§ **OPGAVEN**:
**A.** Geef bij elke bewering aan of ze klopt met de tekst over de overgangsregeling hieronder. Antwoord met ja of nee en citeer letterlijk de woorden uit de tekst die de doorslag geven. (i) De waardepeildatum voor de Wet WOZ is 1 januari 1995. (ii) Voor het vaststellen van de ophogingspercentages wordt uitgegaan van de gemeentelijke constellatie per 1 januari 1998. (iii) De herindeling waarover de tekst spreekt, betrof delen van Gelderland.
**B.** Schrijf graag het stuk van de tekst over de overgangsregeling opnieuw op dat opent met de woorden "De onderhavige overgangsregeling" en sluit met "1998), Stb. 730.". Verwissel daarbij "inkomstenbelasting" voor "loonbelasting".

+++ GETOONDE TEKST +++

De onderhavige overgangsregeling komt in de plaats van de Overgangs-regeling waarde eigen woningen. Zij strekt ertoe uitvoering te geven aan de opdracht in artikel 42a, vierde lid, van de Wet op de inkomstenbelasting 1964 en artikel 9, vijfde lid, van de Wet op de vermogensbelasting 1964 zoals deze artikelen luiden na de aanpassing ingevolge de wet van 18 december 1997 houdende wijziging van enkele belastingwetten c.a. (belastingplan 1998), Stb. 730.

De bij deze regeling per gemeente of deel van die gemeente vastgestelde ophogingspercentages reflecteren de gemiddelde waarde-ontwikkeling van de eigen woningen in de periode tussen de waardepeildatum voor de onroerende-zaakbelastingen in de wetsfictiegemeente (1 januari 1992, 1 januari 1993 of 1 januari 1994) en de waardepeildatum voor de Wet WOZ (1 januari 1995). Door voor het vaststellen van de ophogingspercentages uit te gaan van de gemeentelijke constellatie per 1 januari 1997, wordt, zo is in de memorie van toelichting bij de genoemde wet van 18 december 1997 (kamerstukken II 1997/98, 25 691, nr. 3, blz. 14/15) aangegeven, aansluiting bereikt bij de WOZ-beschikkingen die bij het begin van het eerste WOZ-tijdvak zijn vastgesteld. Als gevolg van de herindeling van delen van Noord-Brabant en de keuzes die gemeenten in dat kader hebben gedaan, zijn voor enkele gemeenten per deel van deze gemeenten ophogingspercentages vastgesteld. Het betreft hier voor sommige delen van nieuw ingestelde gemeenten de continuering van reeds eerder vastgestelde ophogingspercentages en voor andere delen, waarvoor nog geen passend ophogingspercentage was vastgesteld, het vaststellen van een nieuw ophogingspercentage.

+++ GEGEVENS HIERONDER +++

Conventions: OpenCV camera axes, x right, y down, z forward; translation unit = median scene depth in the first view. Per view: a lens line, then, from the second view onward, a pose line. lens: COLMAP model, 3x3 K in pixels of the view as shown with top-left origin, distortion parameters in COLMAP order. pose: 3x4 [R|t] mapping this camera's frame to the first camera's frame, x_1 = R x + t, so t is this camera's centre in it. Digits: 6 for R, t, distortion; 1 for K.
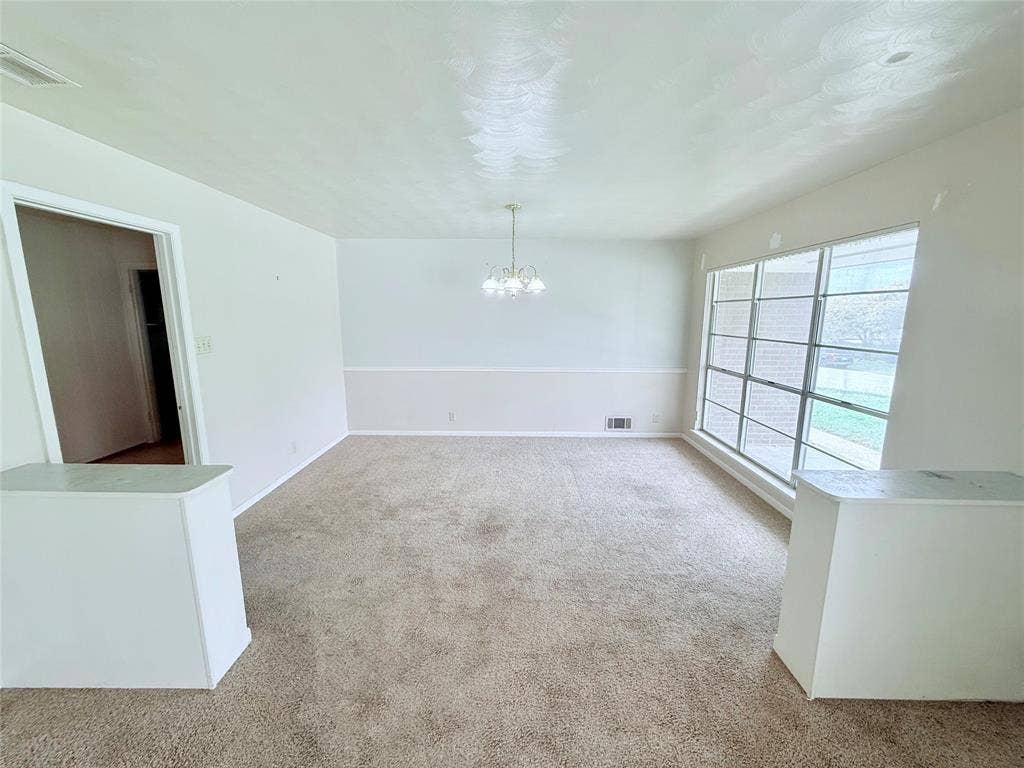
lens RADIAL K [[410.2, 0, 514.6], [0, 410.2, 381.2], [0, 0, 1]] dist [0.001633, -0.000034]
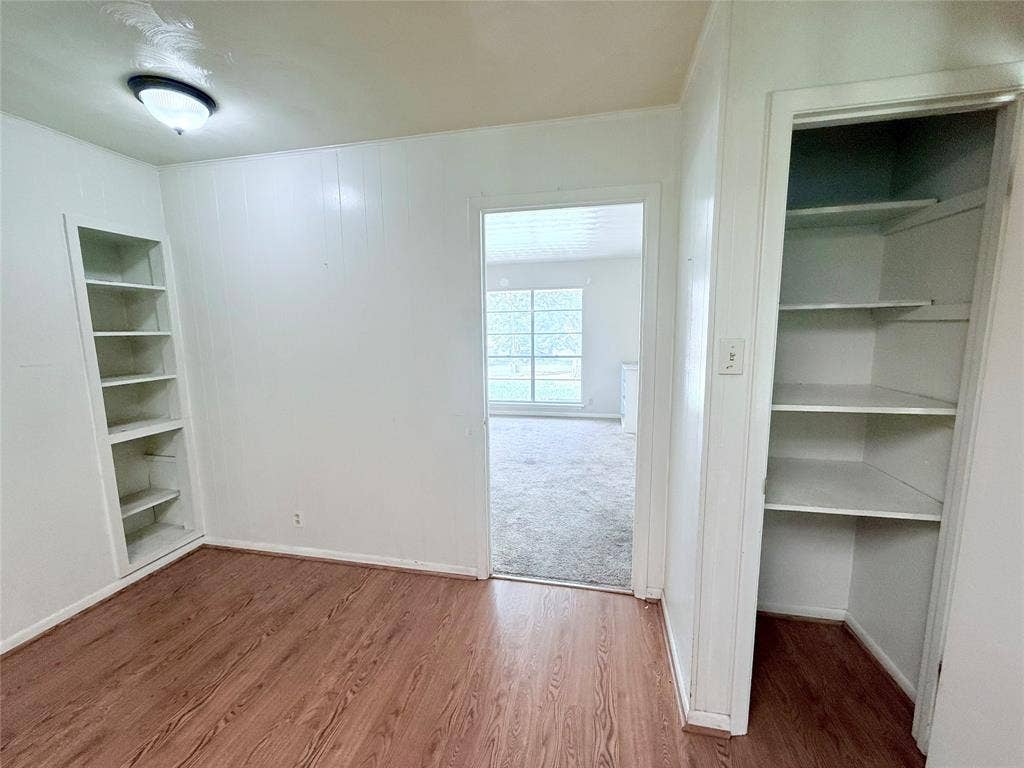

+++

§ **ANTWOORDEN**:
**A.**
(i) Ja: "de waardepeildatum voor de Wet WOZ (1 januari 1995)"
(ii) Nee: "uit te gaan van de gemeentelijke constellatie per 1 januari 1997"
(iii) Nee: "Als gevolg van de herindeling van delen van Noord-Brabant"

**B.**
De onderhavige overgangsregeling komt in de plaats van de Overgangs-regeling waarde eigen woningen. Zij strekt ertoe uitvoering te geven aan de opdracht in artikel 42a, vierde lid, van de Wet op de loonbelasting 1964 en artikel 9, vijfde lid, van de Wet op de vermogensbelasting 1964 zoals deze artikelen luiden na de aanpassing ingevolge de wet van 18 december 1997 houdende wijziging van enkele belastingwetten c.a. (belastingplan 1998), Stb. 730.